Controversial Lindbergh Letters
Controversial manuscripts written by aviators Charles and Anne Lindbergh on the eve of World War II and thousands of letters in response to them have been unsealed by Princeton University.
The documents included drafts of a magazine article by Charles and a book by Anne, both advocating that the United States stay out of World War II.
The Lindberghs had stipulated that the documents not be unsealed until both had died. Anne, who penned 13 books of memoirs, fiction, poems and essays, died in February at age 94. Charles died in 1974 at age 72.
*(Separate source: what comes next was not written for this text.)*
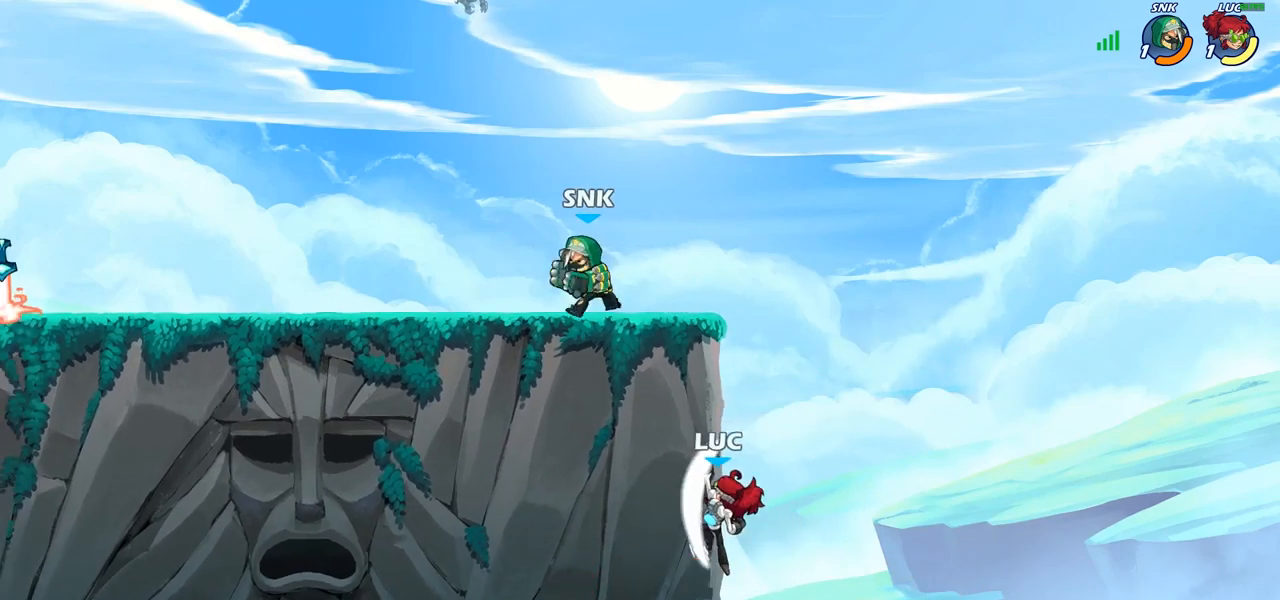
{"buttons": ["CROSS"], "left_stick": "up-left", "right_stick": "center", "events": [[267, "left_stick", "down"], [417, "left_stick", "up-left"], [500, "CROSS", "down"]]}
They were revered for aviation exploits including Charles' solo nonstop flight from New York to Paris in 1927 and for setting the transcontinental flight speed record together in 1930.
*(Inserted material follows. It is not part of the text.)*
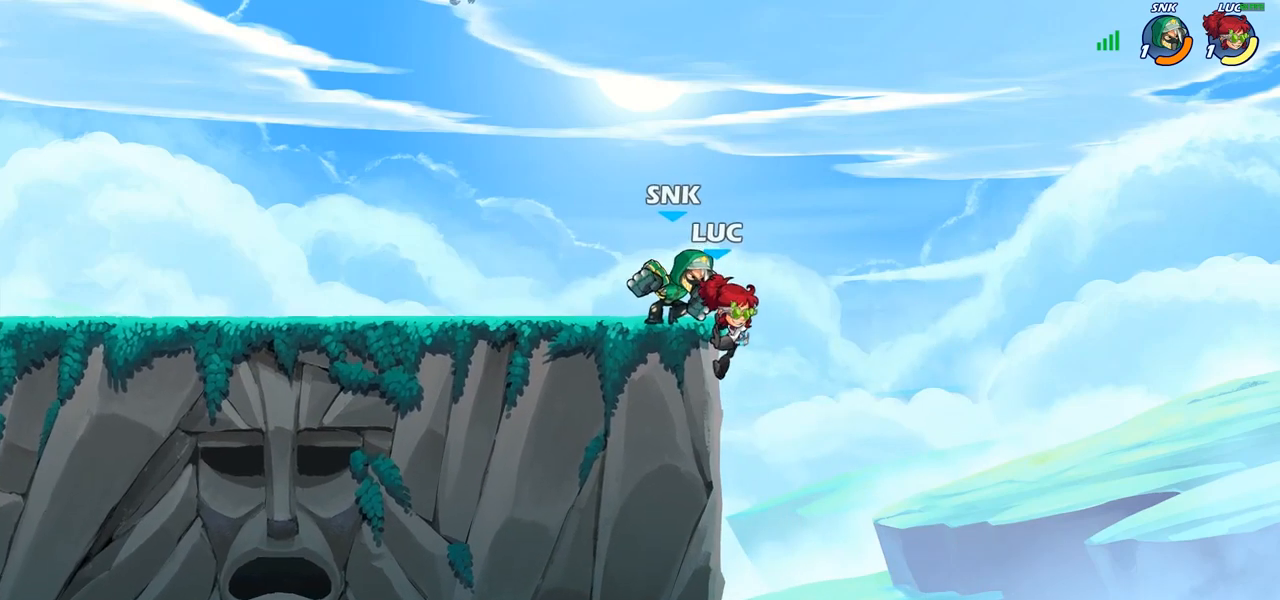
{"buttons": [], "left_stick": "down-left", "right_stick": "center", "events": [[67, "R2", "down"], [250, "CROSS", "up"], [283, "R2", "up"], [450, "left_stick", "down-left"]]}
But when anti-German sentiment spread across the country, the couple were reviled by many for Charles Lindbergh's refusal to denounce Adolf Hitler or return the Service Cross of the German Eagle that Herman Goering gave him in 1939 during a trip to survey German airpower for the U.S. military.
Don C. Skemer, curator of manuscripts in Princeton University's libraries, said repeated revisions to Lindbergh's magazine article show his convictions were not as firm as is now believed.
"You find him changing his opinion every day on every page," Skemer said. "He went through a lot of agony as to what he was going to say."
Lindbergh gave numerous speeches at the time denouncing President Franklin D. Roosevelt and Jews as "warmongers." He opposed entering the war partly because he was convinced America could not defeat the German military.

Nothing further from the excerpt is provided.